Players and coaches from the Team USA junior

Players and coaches from the Team USA junior team pose after winning the gold medal at the Maccabiah Games on July 16, 2017, at the Pais Arena in Jerusalem, Israel. Credit: Jon Sandos

When Glen Cove’s Jon Sandos gathered his USA Maccabiah Games hockey team for the first time, he set two goals: “Win a gold medal and have the experience of a lifetime.”

Both missions were accomplished last week as the United States won the gold medal, beating Canada, 2-1, in the junior championship game at Pais Arena in Jerusalem.

“The experience was incredible, being at an Olympic style event with almost 10,000 athletes participating,” said Sandos, athletic director at Portledge School in Locust Valley. His team included Long Islanders Ethan Gorelkin of Syosset, Alec Rovitz of Long Beach, Jacob Schapira of Farmingdale and Hayden Fried of Jericho.

“We were an incredibly skilled team and we had the pieces needed to win on the ice but it was the chemistry that was built before the tournament started that made it special,” Fried said.

Team USA won all five games it played, though after thrashing the host nation 12-0 in its opener, Sandos said it trailed in all of the following games.

“To be able to come back and win all four games after being down, it was a testament to their chemistry, leadership and positive attitude,” he said. “To win a championship you need goaltending, leadership and chemistry. And this team checked all three boxes.”

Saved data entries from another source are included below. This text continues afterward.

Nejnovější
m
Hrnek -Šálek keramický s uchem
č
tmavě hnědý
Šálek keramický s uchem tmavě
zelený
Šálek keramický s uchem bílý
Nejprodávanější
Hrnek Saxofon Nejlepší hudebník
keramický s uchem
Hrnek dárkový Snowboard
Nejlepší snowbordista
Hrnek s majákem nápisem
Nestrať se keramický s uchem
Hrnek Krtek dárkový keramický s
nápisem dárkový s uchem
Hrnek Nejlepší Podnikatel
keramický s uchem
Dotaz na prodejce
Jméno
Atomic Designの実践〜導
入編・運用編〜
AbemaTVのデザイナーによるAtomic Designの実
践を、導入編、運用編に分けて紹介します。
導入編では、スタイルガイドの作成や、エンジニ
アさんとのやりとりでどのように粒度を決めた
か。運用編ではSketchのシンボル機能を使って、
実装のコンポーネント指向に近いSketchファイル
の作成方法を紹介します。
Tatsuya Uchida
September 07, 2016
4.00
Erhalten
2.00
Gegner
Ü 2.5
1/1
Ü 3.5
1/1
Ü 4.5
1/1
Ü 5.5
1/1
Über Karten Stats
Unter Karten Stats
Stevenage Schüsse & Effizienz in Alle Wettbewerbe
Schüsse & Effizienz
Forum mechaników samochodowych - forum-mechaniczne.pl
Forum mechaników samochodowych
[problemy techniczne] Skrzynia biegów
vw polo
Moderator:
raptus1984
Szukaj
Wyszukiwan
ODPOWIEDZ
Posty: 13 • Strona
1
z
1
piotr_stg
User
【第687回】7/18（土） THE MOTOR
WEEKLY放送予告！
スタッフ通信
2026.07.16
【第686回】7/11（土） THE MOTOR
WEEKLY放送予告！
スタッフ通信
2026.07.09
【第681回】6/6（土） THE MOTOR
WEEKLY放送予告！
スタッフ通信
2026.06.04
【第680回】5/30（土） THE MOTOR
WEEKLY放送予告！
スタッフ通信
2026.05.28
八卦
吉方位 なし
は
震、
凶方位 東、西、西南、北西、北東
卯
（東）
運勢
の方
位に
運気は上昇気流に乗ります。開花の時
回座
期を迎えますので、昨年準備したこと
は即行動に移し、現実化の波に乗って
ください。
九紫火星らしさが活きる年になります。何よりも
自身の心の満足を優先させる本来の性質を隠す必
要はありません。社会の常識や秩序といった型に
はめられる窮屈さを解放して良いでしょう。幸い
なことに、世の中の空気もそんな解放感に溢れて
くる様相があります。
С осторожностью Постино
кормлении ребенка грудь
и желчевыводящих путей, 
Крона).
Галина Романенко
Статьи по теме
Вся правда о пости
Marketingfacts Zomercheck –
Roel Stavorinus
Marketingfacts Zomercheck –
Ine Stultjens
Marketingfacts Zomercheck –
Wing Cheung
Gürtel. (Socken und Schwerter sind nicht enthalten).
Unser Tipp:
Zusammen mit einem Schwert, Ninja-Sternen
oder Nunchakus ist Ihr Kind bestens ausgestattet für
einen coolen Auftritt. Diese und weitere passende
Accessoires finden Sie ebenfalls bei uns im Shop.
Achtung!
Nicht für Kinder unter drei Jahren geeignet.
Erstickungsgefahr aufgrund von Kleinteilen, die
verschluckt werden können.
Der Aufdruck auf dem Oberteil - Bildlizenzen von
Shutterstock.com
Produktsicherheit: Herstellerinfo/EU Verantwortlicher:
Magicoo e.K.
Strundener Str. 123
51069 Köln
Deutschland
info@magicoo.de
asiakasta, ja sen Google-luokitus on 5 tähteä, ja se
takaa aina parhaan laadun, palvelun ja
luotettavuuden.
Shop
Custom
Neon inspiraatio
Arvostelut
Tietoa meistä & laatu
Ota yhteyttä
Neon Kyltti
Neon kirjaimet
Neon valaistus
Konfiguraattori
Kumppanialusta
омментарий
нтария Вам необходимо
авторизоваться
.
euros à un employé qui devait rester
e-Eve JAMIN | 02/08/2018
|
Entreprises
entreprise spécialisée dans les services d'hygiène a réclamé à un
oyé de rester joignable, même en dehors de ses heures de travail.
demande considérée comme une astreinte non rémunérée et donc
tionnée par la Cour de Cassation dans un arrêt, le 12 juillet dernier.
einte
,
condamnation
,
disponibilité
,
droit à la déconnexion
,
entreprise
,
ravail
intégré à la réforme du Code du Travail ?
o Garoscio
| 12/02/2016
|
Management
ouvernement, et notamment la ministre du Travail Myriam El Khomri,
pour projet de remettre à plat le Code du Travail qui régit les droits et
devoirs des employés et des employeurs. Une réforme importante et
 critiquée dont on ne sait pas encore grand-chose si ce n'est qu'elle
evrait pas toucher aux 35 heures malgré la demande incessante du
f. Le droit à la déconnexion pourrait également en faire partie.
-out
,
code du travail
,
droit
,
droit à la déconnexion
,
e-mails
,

In terms of chemistry, he added that the team grew closer as its time in Israel went on and its players had a series of once-in-a-lifetime experiences.

“We really came together the week and a half we spent touring the country,” Fried said. “That really brought us together. Within a couple of days, we became a really close team and everyone noticed.”

“For a lot of them, it was their first time going to Israel,” Sandos said. “Going to the Western Wall, each and every one of them got very emotional. It really wasn’t only the hockey. The cultural experience — traveling the country, meeting IDF soldiers, and other Jewish athletes — was just as important as winning the gold medal.”